* EXCERPTED PASSAGE
One
KOLDEWEY’S CONUNDRUM AND DELITZSCH’S
DILEMMA
“At first this fabulous creature was classed along with the winged, human-headed bulls and other fabulous monsters of Babylonian mythology, but profound researches gradually forced the professor to quite a different conclusion.”
— Ivan T. Sanderson6
ROBERT KOLDEWEY,
famous German architect and “amateur” archaeologist, faced a
problem. A big problem. In the
intellectual world of the nineteenth century, the myth that all
ancient myths were nothing but myths
was quickly collapsing. Von Schliemann would prove that ancient
Troy, far from being a figment of Homer’s overactive and quite epic
Hellenic imagination, actually existed, for he was the one who,
using clues from Homer’s “myth,” actually dug it up. Whoops. Sorry,
academia. Wrong again.
Koldewey also entered
this typically German quest to verify the reality of ancient myths
not only by unearthing Babylon from her sandy tomb, but the actual
fabled “hanging gardens,”7 one of the seven
wonders of the ancient world, and the equally impressive Ishtar
Gate of Babylon. He was one of the principal architects, in fact,
of what would become something of an archaeological obsession with
the region for the Germans, and they’ve been there ever since,
scratching in the sands of Mesopotamia for clues to the actual
history of mankind. And that was the problem, for the deeper they
dug, the stranger that picture became. And in Koldewey’s case, the
problem was even more acute, for the problem was a picture.

* OBJECTIVE 1
Reproduce the Koldewey passage word for word, starting with "Koldewey also entered" and going on through "was a picture.".
* OBJECTIVE 2
According to the Koldewey passage, which ancient city did Von Schliemann dig up using clues from Homer?

* DATA SUPPLIED
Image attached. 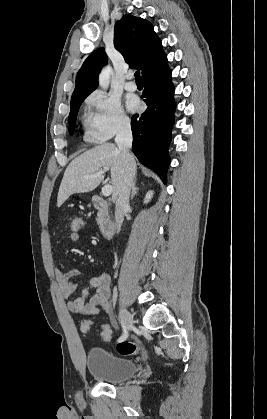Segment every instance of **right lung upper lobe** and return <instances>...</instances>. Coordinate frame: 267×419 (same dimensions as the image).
I'll return each instance as SVG.
<instances>
[{"instance_id": "1", "label": "right lung upper lobe", "mask_w": 267, "mask_h": 419, "mask_svg": "<svg viewBox=\"0 0 267 419\" xmlns=\"http://www.w3.org/2000/svg\"><path fill=\"white\" fill-rule=\"evenodd\" d=\"M114 46L131 67L140 69L142 76L167 61L161 40L150 22L132 15H124L114 28ZM107 64L104 48H99L84 61L76 76L72 98L88 96L98 86V74Z\"/></svg>"}]
</instances>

* COMPLETE OUTPUT 1
Koldewey also entered
this typically German quest to verify the reality of ancient myths
not only by unearthing Babylon from her sandy tomb, but the actual
fabled “hanging gardens,”7 one of the seven
wonders of the ancient world, and the equally impressive Ishtar
Gate of Babylon. He was one of the principal architects, in fact,
of what would become something of an archaeological obsession with
the region for the Germans, and they’ve been there ever since,
scratching in the sands of Mesopotamia for clues to the actual
history of mankind. And that was the problem, for the deeper they
dug, the stranger that picture became. And in Koldewey’s case, the
problem was even more acute, for the problem was a picture.

* COMPLETE OUTPUT 2
Troy.